Encode Tables
=============

*transtab* is able to take pd.DataFrame as inputs and outputs the encoded sample-level embeddings.
The full code is available at `Notebook Example <https://github.com/ryanwangzf/transtab/blob/master/examples/table_embedding.ipynb>`_.


.. code-block:: python

    import transtab

    # load a dataset and start vanilla supervised training
    allset, trainset, valset, testset, cat_cols, num_cols, bin_cols \
        = transtab.load_data('credit-g')
    
    # build transtab classifier model
    model, collate_fn = transtab.build_contrastive_learner(cat_cols, num_cols, bin_cols)

    # start training
    training_arguments = {
        'num_epoch':50,
        'batch_size':64,
        'lr':1e-4,
        'eval_metric':'val_loss',
        'eval_less_is_better':True,
        'output_dir':'./checkpoint'
        }
    transtab.train(model, trainset, valset, collate_fn=collate_fn, **training_arguments)

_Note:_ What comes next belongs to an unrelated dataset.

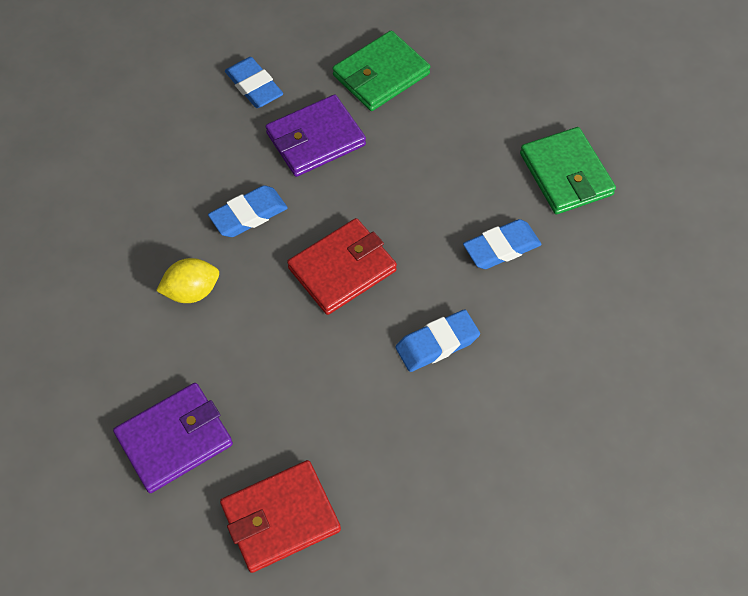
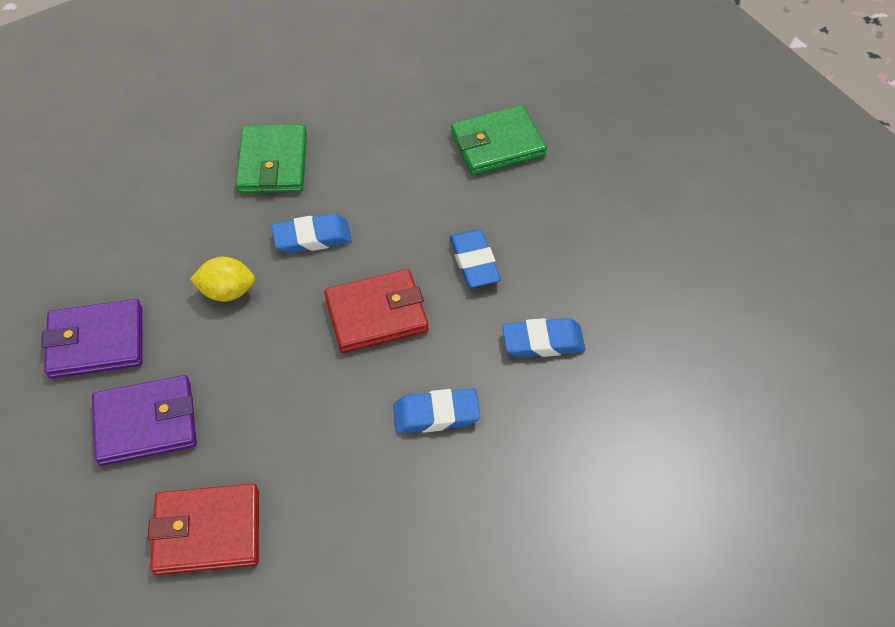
camera: 20 degrees right, 5 degrees down
blue eraser [225,57,283,108] -> blue eraser moved to [450,229,501,288]
purple wallet [266,94,366,177] -> purple wallet moved to [41,299,142,379]
green wallet [520,127,616,214] -> green wallet moved to [236,124,307,193]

Now we have obtained the pretrained model saved in './checkpoint', we can load the model
from this path and use it to encode tables.


.. code-block:: python

    # load the pretrained model
    enc = transtab.build_encoder(
        binary_columns=bin_cols,
        checkpoint = './checkpoint'
    )

Then we can take the whole pretrained model and output the cls token embedding at the last layer's outputs

.. code-block:: python

    # encode tables to sample-level embeddings
    df = trainset[0]
    output = enc(df)